Qué hacer »
¿Cómo se traduce al inglés esta oración del pasaje sobre el 2022: «Durante la pandemia se habló de la muerte de los centros urbanos y las posibilidades que el espacio vacío ofrecía para regenerar las ciudades.»?

Pasaje dado »

===============

Junto con la desinformación –o si se quiere, información “alternativa”– la insurgencia del populismo de derecha es uno de los signos de los tiempos y del 2022 en particular, en el umbral del metaverso, lo último en cibernética que consiste en mezclar ficción y realidad para lograr lo que Alonso Quijano realizó en el siglo XVI, y por lo cual se le consideró demente.
2022 es el escenario postpandémico en el que las condiciones de trabajo cambiaron profundamente, transformando mediante la cibernética el equilibrio entre la oficina y la vida privada. Durante la pandemia se habló de la muerte de los centros urbanos y las posibilidades que el espacio vacío ofrecía para regenerar las ciudades. Permanecer en casa alivió los medios de transporte y produjo una mejor calidad de vida, pero los jinetes del apocalipsis amenazan ruina.

===============

Datos proporcionados »
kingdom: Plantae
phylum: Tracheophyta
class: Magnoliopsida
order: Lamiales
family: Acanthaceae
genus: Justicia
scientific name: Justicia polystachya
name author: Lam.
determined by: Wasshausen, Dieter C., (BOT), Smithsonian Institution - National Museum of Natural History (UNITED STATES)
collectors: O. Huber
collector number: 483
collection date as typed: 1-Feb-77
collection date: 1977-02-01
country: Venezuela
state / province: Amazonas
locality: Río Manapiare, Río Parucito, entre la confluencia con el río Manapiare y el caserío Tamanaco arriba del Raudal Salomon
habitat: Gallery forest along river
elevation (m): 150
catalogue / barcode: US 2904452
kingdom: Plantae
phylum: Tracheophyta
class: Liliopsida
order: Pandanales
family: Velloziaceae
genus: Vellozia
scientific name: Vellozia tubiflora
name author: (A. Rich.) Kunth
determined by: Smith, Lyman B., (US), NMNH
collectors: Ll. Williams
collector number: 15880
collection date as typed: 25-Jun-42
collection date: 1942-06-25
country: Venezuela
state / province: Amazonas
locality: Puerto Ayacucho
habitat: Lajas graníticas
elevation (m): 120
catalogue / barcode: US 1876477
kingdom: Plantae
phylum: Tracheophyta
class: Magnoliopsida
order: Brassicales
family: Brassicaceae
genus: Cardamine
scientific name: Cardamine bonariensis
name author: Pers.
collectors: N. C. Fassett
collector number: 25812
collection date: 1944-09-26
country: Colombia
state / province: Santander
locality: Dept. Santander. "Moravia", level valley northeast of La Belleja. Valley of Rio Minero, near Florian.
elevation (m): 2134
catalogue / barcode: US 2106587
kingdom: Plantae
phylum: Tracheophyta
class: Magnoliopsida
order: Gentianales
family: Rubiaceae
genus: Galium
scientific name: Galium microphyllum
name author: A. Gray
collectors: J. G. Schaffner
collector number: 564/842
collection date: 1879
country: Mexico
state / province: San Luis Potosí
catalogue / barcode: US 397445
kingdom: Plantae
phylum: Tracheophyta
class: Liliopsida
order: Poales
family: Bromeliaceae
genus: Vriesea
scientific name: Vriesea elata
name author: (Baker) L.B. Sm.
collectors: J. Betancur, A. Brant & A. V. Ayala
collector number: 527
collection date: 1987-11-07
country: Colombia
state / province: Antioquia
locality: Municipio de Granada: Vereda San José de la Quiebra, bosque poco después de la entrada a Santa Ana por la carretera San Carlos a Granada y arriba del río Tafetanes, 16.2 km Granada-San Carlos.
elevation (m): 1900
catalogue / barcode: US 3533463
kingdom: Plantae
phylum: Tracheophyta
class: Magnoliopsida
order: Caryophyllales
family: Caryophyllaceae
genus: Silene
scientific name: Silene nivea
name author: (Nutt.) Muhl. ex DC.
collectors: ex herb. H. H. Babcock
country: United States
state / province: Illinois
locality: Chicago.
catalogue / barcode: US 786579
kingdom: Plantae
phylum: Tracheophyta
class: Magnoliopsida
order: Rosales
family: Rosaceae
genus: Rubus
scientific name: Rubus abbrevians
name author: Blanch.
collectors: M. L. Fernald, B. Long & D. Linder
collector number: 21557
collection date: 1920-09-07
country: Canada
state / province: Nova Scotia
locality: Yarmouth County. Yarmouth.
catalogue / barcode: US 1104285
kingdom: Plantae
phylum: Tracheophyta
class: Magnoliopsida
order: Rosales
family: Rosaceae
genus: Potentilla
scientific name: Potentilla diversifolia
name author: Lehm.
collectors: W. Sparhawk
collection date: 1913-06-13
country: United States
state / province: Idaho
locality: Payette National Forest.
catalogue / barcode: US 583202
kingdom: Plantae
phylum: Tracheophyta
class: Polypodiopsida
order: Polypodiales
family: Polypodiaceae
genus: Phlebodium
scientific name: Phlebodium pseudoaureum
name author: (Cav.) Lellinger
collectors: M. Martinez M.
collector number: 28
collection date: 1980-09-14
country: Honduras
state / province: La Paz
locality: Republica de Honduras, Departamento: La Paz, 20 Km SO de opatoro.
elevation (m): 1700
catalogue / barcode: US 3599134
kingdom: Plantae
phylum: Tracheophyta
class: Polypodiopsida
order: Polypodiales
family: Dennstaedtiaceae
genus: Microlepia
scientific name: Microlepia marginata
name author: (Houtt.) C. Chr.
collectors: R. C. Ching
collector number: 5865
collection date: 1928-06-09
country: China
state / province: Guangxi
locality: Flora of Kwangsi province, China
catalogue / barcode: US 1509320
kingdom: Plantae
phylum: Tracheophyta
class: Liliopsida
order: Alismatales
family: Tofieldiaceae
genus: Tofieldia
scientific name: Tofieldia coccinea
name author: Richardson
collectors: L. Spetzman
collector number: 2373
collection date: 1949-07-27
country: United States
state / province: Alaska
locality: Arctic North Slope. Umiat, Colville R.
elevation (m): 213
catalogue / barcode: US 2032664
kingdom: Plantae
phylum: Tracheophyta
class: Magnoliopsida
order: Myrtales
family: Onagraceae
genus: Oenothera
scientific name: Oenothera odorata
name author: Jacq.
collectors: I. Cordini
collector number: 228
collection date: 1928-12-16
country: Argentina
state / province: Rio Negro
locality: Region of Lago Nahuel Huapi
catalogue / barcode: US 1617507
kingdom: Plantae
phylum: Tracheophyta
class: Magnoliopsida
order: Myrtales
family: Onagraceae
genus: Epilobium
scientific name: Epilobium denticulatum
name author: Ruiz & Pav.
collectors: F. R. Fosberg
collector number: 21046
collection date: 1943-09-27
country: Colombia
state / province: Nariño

===============

La respuesta »
During the pandemic, there was talk of the death of urban centers and of the possibilities that the empty space offered for regenerating cities.